==== EXCERPTED RECORDS

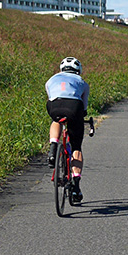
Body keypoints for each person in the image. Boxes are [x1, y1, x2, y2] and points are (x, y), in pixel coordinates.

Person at [45, 56, 91, 205]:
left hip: (55, 104)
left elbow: (51, 96)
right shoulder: (83, 83)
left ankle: (53, 147)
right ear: (78, 70)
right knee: (76, 146)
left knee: (56, 119)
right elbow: (83, 108)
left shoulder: (51, 79)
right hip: (74, 106)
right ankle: (76, 187)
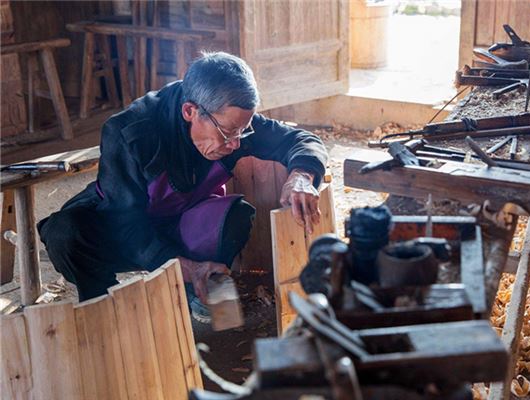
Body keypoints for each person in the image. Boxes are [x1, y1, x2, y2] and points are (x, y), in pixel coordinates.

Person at [38, 52, 328, 312]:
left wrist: (301, 177)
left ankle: (206, 302)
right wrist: (187, 268)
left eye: (243, 131)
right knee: (64, 233)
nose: (236, 142)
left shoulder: (231, 119)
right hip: (124, 229)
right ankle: (101, 306)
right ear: (190, 111)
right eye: (228, 133)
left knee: (237, 215)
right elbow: (125, 224)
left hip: (181, 221)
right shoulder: (130, 132)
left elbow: (301, 140)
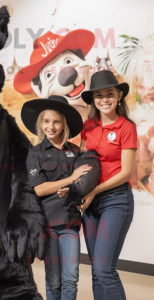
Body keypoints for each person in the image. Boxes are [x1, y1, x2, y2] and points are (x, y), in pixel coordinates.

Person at [21, 95, 92, 300]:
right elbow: (40, 189)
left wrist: (76, 187)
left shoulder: (76, 151)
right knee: (53, 280)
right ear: (40, 124)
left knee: (71, 278)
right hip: (48, 225)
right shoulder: (35, 153)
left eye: (56, 121)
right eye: (46, 121)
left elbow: (83, 182)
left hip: (71, 223)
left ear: (64, 125)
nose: (50, 126)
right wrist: (70, 179)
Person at [77, 70, 137, 300]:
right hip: (90, 204)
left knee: (105, 270)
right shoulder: (88, 126)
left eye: (109, 94)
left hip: (116, 200)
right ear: (93, 99)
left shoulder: (126, 127)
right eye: (99, 95)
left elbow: (126, 173)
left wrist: (93, 191)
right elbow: (84, 161)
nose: (104, 99)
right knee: (96, 270)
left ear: (119, 95)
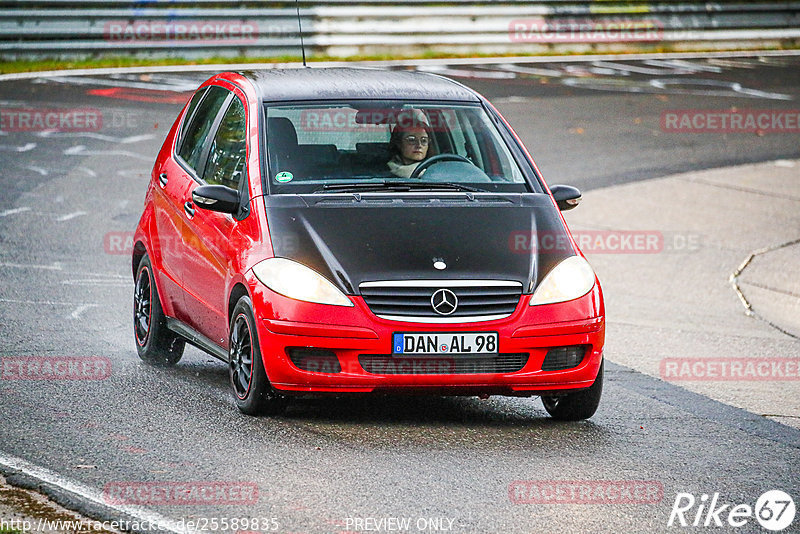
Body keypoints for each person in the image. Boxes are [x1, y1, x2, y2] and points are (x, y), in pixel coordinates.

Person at [387, 110, 437, 178]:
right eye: (412, 140)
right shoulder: (385, 173)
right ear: (399, 143)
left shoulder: (439, 169)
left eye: (424, 140)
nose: (419, 145)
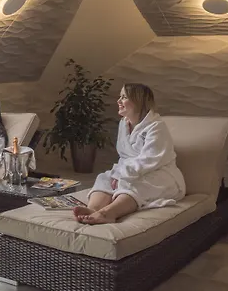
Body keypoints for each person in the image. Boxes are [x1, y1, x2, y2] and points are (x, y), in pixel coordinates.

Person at [73, 83, 186, 225]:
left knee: (136, 185)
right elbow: (124, 156)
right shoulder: (124, 123)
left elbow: (150, 159)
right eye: (120, 96)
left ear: (138, 101)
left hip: (158, 173)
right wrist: (118, 174)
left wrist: (123, 175)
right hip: (129, 170)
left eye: (124, 97)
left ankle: (108, 213)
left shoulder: (156, 127)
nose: (118, 101)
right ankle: (93, 209)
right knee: (104, 178)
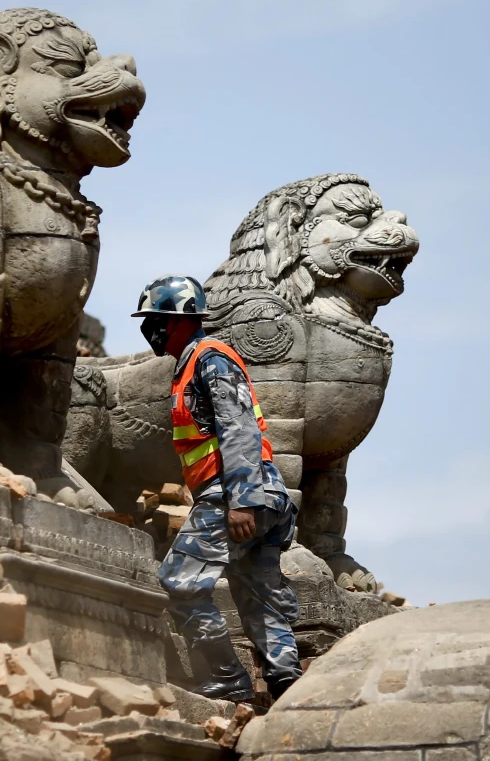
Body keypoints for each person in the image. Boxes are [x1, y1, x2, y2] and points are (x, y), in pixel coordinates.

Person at [133, 274, 301, 702]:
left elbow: (238, 427)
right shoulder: (192, 362)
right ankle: (287, 686)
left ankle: (227, 679)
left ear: (184, 319)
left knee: (179, 581)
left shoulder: (211, 357)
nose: (151, 329)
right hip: (256, 494)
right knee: (259, 594)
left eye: (158, 319)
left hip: (239, 492)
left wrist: (242, 501)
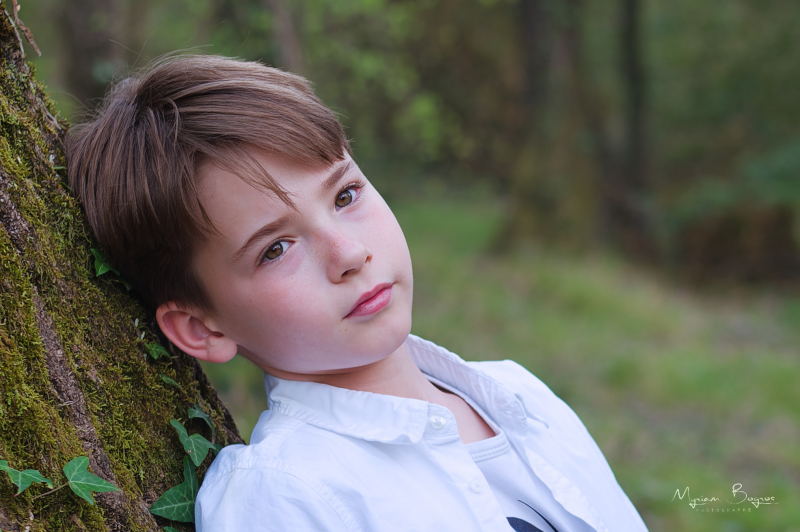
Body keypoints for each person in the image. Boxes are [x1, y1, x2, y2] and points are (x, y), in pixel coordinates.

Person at [67, 55, 648, 532]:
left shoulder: (521, 397)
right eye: (276, 249)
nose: (348, 255)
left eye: (345, 196)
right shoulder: (287, 497)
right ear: (203, 327)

========

### ASSIGNMENT
Leaving pictures aside, write out each record above exactly as given.

### WRITTEN REPLY
Body keypoints for each person in the image. Boxes are [x1, y1, x2, y2] and points are (x, y), in pixel coordinates.

Person at [45, 56, 91, 205]:
left hip: (55, 104)
left elbow: (51, 96)
right shoulder: (83, 83)
left ankle: (53, 147)
right ear: (78, 70)
right knee: (76, 146)
left knee: (56, 119)
right elbow: (83, 108)
left shoulder: (51, 79)
right hip: (74, 106)
right ankle: (76, 187)
Body keypoints for each person in the image. Boxes are [x1, y1, x2, y2] and points are (x, y), in pixel coordinates.

Person at [38, 52, 328, 312]:
left wrist: (301, 177)
left ankle: (206, 302)
right wrist: (187, 268)
left eye: (243, 131)
right knee: (64, 233)
nose: (236, 142)
left shoulder: (231, 119)
right hip: (124, 229)
right ankle: (101, 306)
right ear: (190, 111)
right eye: (228, 133)
left knee: (237, 215)
right elbow: (125, 224)
left hip: (181, 221)
right shoulder: (130, 132)
left elbow: (301, 140)
Body keypoints for each person in the image. Boxes are [x1, y1, x2, y2] and points are (x, y), in pixel coordinates.

Person at [21, 95, 92, 300]:
right elbow: (40, 189)
left wrist: (76, 187)
left shoulder: (76, 151)
right knee: (53, 280)
right ear: (40, 124)
left knee: (71, 278)
right hip: (48, 225)
right shoulder: (35, 153)
left eye: (56, 121)
right eye: (46, 121)
left elbow: (83, 182)
left hip: (71, 223)
left ear: (64, 125)
nose: (50, 126)
right wrist: (70, 179)
Person at [77, 70, 137, 300]:
right hip: (90, 204)
left knee: (105, 270)
right shoulder: (88, 126)
left eye: (109, 94)
left hip: (116, 200)
right ear: (93, 99)
left shoulder: (126, 127)
right eye: (99, 95)
left elbow: (126, 173)
left wrist: (93, 191)
right elbow: (84, 161)
nose: (104, 99)
right knee: (96, 270)
left ear: (119, 95)
Body keypoints for each person in the image. Boxes are [x1, y1, x2, y2] and points are (x, y), in pixel coordinates.

Person at [387, 110, 437, 178]:
right eye: (412, 140)
right shoulder: (385, 173)
right ear: (399, 143)
left shoulder: (439, 169)
left eye: (424, 140)
nose: (419, 145)
Body keypoints for each person in the image. Boxes are [x1, y1, x2, y2] and points are (x, y), in pixel coordinates.

Person at [73, 83, 186, 225]:
left knee: (136, 185)
right elbow: (124, 156)
right shoulder: (124, 123)
left elbow: (150, 159)
right eye: (120, 96)
left ear: (138, 101)
left hip: (158, 173)
right wrist: (118, 174)
left wrist: (123, 175)
right hip: (129, 170)
left eye: (124, 97)
left ankle: (108, 213)
left shoulder: (156, 127)
nose: (118, 101)
right ankle: (93, 209)
right knee: (104, 178)
Body keypoints for each person in the image. Boxes are [x1, y1, x2, y2] and points are (x, y), in pixel coordinates.

Person at [133, 274, 301, 702]:
left elbow: (238, 427)
right shoulder: (192, 362)
right ankle: (287, 686)
left ankle: (227, 679)
left ear: (184, 319)
left knee: (179, 581)
left shoulder: (211, 357)
nose: (151, 329)
right hip: (256, 494)
right knee: (259, 594)
left eye: (158, 319)
left hip: (239, 492)
left wrist: (242, 501)
Body keypoints for each person in the image. Boxes are [x1, y1, x2, y2] and points are (x, y), in pixel coordinates.

Person at [67, 55, 648, 532]:
left shoulder: (521, 397)
right eye: (276, 249)
nose: (348, 255)
left eye: (345, 196)
right shoulder: (287, 497)
right ear: (203, 327)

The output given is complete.